20. Un método que comprende las etapas de:

(a)

cultivar una célula anfitriona procariótica o eucariótica de la reivindicación 16;

(b)

mantener dicha célula anfitriona en condiciones que permitan la expresión del sTNFR truncado por dicha célula anfitriona; y

(c)

aislar opcionalmente el sTNFR truncado expresado por dicha célula anfitriona.

21. Una proteína de unión de necrosis tumoral que es el producto de la expresión recombinante de una célula anfitriona procariótica o eucariótica que contiene un polinucleótido exógeno de una cualquiera de las reivindicaciones 12 a 14.

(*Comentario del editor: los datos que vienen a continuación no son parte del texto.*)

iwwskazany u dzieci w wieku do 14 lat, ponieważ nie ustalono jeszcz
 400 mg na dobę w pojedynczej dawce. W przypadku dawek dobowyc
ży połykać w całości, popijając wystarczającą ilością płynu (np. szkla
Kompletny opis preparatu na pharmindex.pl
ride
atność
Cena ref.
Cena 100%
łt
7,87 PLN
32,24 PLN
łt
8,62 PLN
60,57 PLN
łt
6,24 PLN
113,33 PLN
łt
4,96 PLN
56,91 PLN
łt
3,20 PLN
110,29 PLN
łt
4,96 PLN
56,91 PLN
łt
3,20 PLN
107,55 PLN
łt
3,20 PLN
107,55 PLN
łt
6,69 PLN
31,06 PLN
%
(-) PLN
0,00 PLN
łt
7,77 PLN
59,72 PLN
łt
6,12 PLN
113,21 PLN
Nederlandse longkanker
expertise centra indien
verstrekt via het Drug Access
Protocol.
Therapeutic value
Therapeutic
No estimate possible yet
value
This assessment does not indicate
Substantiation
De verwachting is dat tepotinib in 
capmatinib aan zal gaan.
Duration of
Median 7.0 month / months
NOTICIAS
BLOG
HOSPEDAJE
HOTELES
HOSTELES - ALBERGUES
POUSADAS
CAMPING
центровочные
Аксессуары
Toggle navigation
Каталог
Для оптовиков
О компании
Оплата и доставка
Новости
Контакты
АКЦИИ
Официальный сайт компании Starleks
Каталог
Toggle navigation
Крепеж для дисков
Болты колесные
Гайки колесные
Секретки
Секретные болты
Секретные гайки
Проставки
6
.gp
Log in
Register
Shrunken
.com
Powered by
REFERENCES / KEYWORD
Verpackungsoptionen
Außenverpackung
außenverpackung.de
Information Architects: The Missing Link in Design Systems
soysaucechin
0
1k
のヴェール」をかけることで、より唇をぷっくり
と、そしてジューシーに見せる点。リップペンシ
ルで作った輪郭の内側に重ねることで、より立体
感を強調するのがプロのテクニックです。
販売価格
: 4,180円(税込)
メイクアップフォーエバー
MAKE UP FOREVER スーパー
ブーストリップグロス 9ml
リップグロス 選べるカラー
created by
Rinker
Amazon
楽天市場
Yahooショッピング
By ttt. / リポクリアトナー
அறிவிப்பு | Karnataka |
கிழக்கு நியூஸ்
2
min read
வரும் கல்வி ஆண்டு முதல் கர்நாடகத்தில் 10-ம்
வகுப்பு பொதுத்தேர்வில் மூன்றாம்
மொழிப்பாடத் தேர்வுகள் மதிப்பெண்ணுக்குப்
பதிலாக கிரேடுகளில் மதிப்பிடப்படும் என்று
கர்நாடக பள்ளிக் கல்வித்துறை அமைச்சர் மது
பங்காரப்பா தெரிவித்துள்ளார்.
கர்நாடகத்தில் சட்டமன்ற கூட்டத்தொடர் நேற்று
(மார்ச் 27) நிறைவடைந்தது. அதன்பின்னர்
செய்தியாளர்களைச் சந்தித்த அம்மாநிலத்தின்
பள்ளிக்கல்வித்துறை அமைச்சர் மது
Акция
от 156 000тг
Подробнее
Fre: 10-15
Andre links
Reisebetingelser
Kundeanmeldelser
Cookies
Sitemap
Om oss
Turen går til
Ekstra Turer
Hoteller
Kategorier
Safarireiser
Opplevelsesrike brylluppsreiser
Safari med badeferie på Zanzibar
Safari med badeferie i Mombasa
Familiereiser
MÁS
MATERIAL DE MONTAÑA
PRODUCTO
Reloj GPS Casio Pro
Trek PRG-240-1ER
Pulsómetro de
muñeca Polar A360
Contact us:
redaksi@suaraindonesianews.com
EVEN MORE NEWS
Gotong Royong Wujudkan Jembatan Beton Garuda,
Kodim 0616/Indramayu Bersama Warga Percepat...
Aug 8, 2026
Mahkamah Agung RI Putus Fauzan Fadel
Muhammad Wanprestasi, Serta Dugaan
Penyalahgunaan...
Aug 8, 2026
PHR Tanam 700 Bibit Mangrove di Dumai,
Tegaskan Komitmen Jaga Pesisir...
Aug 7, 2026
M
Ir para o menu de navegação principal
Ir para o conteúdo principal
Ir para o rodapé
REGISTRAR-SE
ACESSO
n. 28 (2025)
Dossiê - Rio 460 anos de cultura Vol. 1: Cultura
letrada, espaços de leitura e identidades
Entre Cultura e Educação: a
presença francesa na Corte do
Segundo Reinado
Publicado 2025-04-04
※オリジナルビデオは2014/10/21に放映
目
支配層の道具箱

22. Una composición farmacéutica que comprende la proteína de unión del factor de necrosis tumoral según una cualquiera de las reivindicaciones 1 a 9 asociada con un vehículo farmacéuticamente aceptable.

23. Una composición farmacéutica que comprende la proteína de unión del factor de necrosis tumoral producida según el método de la reivindicación 17 asociada con un vehículo farmacéuticamente aceptable.

24. Una composición farmacéutica que comprende la proteína de unión del factor de necrosis tumoral producida según el método de la reivindicación 20 asociada con un vehículo farmacéuticamente aceptable.

25. Un método de preparación de una composición farmacéutica donde una cantidad terapéuticamente eficaz de la proteína de unión del factor de necrosis tumoral según una cualquiera de las reivindicaciones 1 a 9 se mezcla con uno o más vehículos farmacéuticamente aceptables.

26. El uso de la proteína de unión del factor de necrosis tumoral según una cualquiera de las reivindicaciones 1 a 9 para preparar un medicamento para tratar una enfermedad mediada por TNF.

27. El uso según la reivindicación 26, donde la enfermedad mediada por TNF es la artritis.

28. Un kit para preparar una formulación de proteína acuosa que comprende la proteína de unión del factor de necrosis tumoral según una cualquiera de las reivindicaciones 1 a 9 y un segundo recipiente que tiene un disolvente fisiológicamente aceptable.